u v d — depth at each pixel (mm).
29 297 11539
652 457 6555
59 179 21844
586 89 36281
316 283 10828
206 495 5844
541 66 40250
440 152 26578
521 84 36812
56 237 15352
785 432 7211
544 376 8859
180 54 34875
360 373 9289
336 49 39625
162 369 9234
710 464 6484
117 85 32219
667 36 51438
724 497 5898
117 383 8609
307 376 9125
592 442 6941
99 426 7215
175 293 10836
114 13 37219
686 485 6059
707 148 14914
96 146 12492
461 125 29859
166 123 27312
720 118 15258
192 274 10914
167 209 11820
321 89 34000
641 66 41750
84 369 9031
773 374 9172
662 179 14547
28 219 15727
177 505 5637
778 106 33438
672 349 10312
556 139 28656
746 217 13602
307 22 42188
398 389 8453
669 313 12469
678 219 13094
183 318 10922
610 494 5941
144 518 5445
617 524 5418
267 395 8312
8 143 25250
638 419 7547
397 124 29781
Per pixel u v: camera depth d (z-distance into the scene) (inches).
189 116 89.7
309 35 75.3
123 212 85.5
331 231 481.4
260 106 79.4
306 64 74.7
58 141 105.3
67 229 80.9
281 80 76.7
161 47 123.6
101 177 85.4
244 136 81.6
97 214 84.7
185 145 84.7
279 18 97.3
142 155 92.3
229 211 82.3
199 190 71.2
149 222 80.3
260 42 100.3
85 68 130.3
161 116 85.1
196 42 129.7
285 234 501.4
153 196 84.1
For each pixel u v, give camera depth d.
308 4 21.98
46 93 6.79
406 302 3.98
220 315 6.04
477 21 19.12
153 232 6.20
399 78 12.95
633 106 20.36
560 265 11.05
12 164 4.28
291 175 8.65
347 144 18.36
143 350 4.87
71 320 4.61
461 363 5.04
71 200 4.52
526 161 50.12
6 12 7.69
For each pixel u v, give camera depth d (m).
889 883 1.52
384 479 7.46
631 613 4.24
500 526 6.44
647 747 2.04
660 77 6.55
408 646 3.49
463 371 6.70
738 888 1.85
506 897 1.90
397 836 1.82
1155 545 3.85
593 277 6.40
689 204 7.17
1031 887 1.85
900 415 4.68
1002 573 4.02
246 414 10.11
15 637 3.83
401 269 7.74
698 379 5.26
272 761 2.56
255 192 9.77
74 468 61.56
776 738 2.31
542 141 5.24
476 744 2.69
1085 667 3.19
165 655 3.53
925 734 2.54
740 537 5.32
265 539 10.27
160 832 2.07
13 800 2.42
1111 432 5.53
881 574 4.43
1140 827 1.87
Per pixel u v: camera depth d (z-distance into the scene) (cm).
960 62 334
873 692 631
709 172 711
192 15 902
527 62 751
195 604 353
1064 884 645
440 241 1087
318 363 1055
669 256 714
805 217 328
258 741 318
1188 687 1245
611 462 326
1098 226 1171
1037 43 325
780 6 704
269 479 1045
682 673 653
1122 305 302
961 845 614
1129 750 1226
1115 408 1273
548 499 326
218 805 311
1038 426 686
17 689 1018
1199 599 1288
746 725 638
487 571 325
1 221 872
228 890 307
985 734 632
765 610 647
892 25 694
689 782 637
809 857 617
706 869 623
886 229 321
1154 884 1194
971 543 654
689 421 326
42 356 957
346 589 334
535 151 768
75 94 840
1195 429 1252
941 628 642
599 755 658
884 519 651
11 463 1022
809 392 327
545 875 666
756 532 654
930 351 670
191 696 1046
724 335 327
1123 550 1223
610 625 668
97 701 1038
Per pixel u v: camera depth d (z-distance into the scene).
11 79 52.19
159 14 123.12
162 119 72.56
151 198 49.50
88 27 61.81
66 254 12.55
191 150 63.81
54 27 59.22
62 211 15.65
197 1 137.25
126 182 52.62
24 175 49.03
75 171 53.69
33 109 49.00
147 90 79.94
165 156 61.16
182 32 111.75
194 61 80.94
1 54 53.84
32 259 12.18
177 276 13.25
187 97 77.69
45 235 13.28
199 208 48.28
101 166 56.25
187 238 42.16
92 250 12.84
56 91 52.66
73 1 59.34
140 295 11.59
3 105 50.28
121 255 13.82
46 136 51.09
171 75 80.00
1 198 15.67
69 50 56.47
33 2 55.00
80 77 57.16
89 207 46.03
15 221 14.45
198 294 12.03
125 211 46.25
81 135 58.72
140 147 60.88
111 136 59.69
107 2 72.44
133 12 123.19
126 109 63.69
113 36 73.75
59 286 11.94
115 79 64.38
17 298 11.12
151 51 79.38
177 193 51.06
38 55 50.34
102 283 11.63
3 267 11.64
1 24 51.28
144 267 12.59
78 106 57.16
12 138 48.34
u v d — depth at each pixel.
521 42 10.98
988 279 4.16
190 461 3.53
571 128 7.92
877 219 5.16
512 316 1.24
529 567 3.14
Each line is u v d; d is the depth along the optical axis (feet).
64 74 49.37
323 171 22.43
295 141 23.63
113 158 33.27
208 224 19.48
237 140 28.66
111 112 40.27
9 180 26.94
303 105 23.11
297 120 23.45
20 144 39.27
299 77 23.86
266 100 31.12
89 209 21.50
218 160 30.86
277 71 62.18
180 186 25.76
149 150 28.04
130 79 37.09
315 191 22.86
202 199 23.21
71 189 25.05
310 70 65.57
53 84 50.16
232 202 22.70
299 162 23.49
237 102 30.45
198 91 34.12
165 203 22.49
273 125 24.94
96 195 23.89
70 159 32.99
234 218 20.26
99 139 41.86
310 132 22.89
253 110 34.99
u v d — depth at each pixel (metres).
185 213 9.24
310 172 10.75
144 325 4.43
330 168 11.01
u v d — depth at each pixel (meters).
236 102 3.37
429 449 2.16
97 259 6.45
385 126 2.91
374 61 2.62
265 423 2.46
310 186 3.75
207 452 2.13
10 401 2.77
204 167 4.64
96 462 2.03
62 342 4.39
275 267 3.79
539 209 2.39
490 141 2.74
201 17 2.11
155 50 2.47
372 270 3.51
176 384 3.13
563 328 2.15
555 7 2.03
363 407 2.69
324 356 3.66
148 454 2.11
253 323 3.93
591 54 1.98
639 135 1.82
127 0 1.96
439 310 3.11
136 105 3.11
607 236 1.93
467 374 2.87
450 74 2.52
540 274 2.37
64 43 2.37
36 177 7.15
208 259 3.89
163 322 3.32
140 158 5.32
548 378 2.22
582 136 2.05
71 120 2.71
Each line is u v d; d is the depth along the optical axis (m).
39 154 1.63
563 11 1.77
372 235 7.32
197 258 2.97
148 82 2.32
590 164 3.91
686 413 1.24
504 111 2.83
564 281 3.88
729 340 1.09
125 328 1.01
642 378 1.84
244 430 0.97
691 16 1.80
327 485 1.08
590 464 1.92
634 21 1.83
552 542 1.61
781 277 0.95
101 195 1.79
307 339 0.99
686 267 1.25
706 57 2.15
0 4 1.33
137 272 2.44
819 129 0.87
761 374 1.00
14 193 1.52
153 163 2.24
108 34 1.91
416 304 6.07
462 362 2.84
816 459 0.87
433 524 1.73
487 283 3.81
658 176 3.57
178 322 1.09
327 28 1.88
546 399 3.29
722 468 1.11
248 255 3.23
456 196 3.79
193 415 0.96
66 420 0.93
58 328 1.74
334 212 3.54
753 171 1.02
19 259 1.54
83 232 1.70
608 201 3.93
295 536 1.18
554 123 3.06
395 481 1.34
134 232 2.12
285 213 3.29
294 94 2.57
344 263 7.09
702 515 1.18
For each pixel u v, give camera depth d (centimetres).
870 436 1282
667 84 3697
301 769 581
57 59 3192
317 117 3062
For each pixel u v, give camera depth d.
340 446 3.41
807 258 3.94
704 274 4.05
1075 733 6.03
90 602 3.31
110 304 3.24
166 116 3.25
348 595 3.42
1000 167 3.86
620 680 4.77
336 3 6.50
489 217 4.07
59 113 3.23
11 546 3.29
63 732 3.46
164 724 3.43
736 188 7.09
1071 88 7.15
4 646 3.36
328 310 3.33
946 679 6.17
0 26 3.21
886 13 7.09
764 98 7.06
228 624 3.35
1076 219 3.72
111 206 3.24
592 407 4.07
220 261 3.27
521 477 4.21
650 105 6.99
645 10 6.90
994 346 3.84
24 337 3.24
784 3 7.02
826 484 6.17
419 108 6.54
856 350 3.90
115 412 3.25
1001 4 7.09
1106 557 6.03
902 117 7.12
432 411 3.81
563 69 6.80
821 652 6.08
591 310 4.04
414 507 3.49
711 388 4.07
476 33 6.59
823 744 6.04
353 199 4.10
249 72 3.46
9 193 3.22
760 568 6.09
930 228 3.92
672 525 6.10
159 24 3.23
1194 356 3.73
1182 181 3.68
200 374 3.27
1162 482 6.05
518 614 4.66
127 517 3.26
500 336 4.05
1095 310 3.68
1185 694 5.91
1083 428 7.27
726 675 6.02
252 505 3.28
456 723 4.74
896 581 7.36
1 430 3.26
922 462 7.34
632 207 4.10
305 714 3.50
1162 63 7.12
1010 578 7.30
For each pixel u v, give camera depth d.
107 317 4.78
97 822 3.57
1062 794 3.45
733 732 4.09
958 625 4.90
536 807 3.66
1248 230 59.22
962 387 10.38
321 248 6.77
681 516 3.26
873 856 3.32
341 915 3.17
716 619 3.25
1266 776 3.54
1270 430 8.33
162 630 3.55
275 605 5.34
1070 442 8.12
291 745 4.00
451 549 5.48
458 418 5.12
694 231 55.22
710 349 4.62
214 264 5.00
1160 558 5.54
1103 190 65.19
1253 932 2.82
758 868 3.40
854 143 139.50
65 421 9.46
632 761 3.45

● **ACTION ITEM**: Among the records above, only the lines between the line holding "192 274 10914" and the line holding "756 532 654", inclusive, are to be output, exactly as written.

● **PROBLEM SOLUTION**:
192 274 10914
167 209 11820
321 89 34000
641 66 41750
84 369 9031
773 374 9172
662 179 14547
28 219 15727
177 505 5637
778 106 33438
672 349 10312
556 139 28656
746 217 13602
307 22 42188
398 389 8453
669 313 12469
678 219 13094
183 318 10922
610 494 5941
144 518 5445
617 524 5418
267 395 8312
8 143 25250
638 419 7547
397 124 29781
Per pixel u v: camera depth d (z-distance into the scene) (inches).
189 116 89.7
309 35 75.3
123 212 85.5
331 231 481.4
260 106 79.4
306 64 74.7
58 141 105.3
67 229 80.9
281 80 76.7
161 47 123.6
101 177 85.4
244 136 81.6
97 214 84.7
185 145 84.7
279 18 97.3
142 155 92.3
229 211 82.3
199 190 71.2
149 222 80.3
260 42 100.3
85 68 130.3
161 116 85.1
196 42 129.7
285 234 501.4
153 196 84.1
For each pixel u v, give camera depth d.
308 4 21.98
46 93 6.79
406 302 3.98
220 315 6.04
477 21 19.12
153 232 6.20
399 78 12.95
633 106 20.36
560 265 11.05
12 164 4.28
291 175 8.65
347 144 18.36
143 350 4.87
71 320 4.61
461 363 5.04
71 200 4.52
526 161 50.12
6 12 7.69
For each pixel u v, give camera depth d (m).
889 883 1.52
384 479 7.46
631 613 4.24
500 526 6.44
647 747 2.04
660 77 6.55
408 646 3.49
463 371 6.70
738 888 1.85
506 897 1.90
397 836 1.82
1155 545 3.85
593 277 6.40
689 204 7.17
1031 887 1.85
900 415 4.68
1002 573 4.02
246 414 10.11
15 637 3.83
401 269 7.74
698 379 5.26
272 761 2.56
255 192 9.77
74 468 61.56
776 738 2.31
542 141 5.24
476 744 2.69
1085 667 3.19
165 655 3.53
925 734 2.54
740 537 5.32
265 539 10.27
160 832 2.07
13 800 2.42
1111 432 5.53
881 574 4.43
1140 827 1.87
Per pixel u v: camera depth d (z-distance into the scene) (cm).
960 62 334
873 692 631
709 172 711
192 15 902
527 62 751
195 604 353
1064 884 645
440 241 1087
318 363 1055
669 256 714
805 217 328
258 741 318
1188 687 1245
611 462 326
1098 226 1171
1037 43 325
780 6 704
269 479 1045
682 673 653
1122 305 302
961 845 614
1129 750 1226
1115 408 1273
548 499 326
218 805 311
1038 426 686
17 689 1018
1199 599 1288
746 725 638
487 571 325
1 221 872
228 890 307
985 734 632
765 610 647
892 25 694
689 782 637
809 857 617
706 869 623
886 229 321
1154 884 1194
971 543 654
689 421 326
42 356 957
346 589 334
535 151 768
75 94 840
1195 429 1252
941 628 642
599 755 658
884 519 651
11 463 1022
809 392 327
545 875 666
756 532 654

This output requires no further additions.